A Natural Conceptual Modeling Language

Nik Boyd


Copyright 1998 Nikolas S. Boyd. Permission is granted to copy this document provided this copyright statement is retained in all copies.


The role of graphical conceptual models is similar to that played by object models - they allow one to grasp several concepts and the relationships between them at a glance. So, while such pictures are not exactly worth "a thousand words," they do help one to visualize (sometimes complex) relationships between concepts that might otherwise be difficult to integrate and understand from a purely textual description.

There are several elaborate graphical notations that could be used for conceptual modeling, ranging from those used in the past for conceptual graphs [Sowa 1982] to those presently used for object modeling [UML 1997]. However, if lay people cannot readily understand the graphical models we produce, they cannot validate whether our models are correct. So, this paper introduces a new graphical language for building conceptual models.

Natural Conceptual Modeling Language (NCML) was intentionally kept very simple, addressing only the primary syntactic elements of natural languages - nouns, verbs and the prepositions associated with verbs. Because of its relative syntactic transparency, NCML can be used to closely represent the semantics of simple sentences from any natural language that contains nouns and verbs.

The elements of NCML are labeled rectangles and labeled arrows and lines. Labeled rectangles represent sentence subjects and objects. Labeled arrows represent verbs and labeled lines represent prepositions that contribute to the predicates of the verbs. This notation serves as a reminder of the metaphoric relationship between natural language and the object-oriented paradigm - the sentence subject (or an object) may later become the receiver of an object-oriented message.

The elements of NCML may be combined to create graphical models that represent simple sentences. The most frequent kind of English sentence has a simple structure - subject verb object (SVO). This kind of sentence identifies a binary relationship - i.e., a relationship between two nouns - the subject and the object.

English sentences can also express complex relationships between a subject and multiple objects. Such sentences identify n-ary relationships - e.g., relationships between three (ternary), four (quaternary), or more parts. This kind of sentence contains one or more prepositions that contribute additional nouns to the predicate of the verb. When the verb identifies an action initiated by the sentence subject, the additional nouns may become the arguments of an object-oriented message. When the verb identifies a static (often structural) relationship between the subject and the objects, the nouns may become the fields of a record in a relational table or the fields of another object - i.e., when the verb can be transformed into a noun through nominalization.

Some ideas include or subsume one or more parts.
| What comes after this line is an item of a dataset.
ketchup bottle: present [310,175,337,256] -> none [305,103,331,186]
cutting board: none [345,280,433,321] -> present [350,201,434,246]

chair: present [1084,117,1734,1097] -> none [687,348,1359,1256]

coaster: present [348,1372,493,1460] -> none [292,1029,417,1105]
There are two kinds of hierarchical organizations for such conceptual inclusion.

For the sake of notational simplicity, distinction between the kinds of hierarchies are deferred until object-oriented analysis. So, both kinds of inclusion are depicted using nested rectangles, where the rectangle(s) that represent the included concept(s) are nested inside of the rectangle that represents the inclusive concept.

Another kind of conceptual inclusion exists, namely abstraction. Some concepts can be defined in terms of relationships between other concepts. Such abstraction can be especially useful when breaking complex sentences down into simpler ones. Some sentences contain complex combinations of dependent and independent clauses, especially sentences that contain conditions that express invariants, constraints, rules, etc. Abstraction provides a way of representing a relationship or a complex set of relationships as a single concept. For example, consider the following abstraction. Here, the verb "employs" has been nominalized by the -ment suffix, producing the noun "employment." The employment concept abstracts the relationship "employer employs employee."


References

[Sowa, 1984] J. F. Sowa. Conceptual Structures: Information Processing in Mind and Machine. Addison-Wesley, Reading, Massachusetts, 1984.

[UML, 1997] Grady Booch, Ivar Jacobson, James Rumbaugh. The Unified Modeling Language. Rational Software, 1997.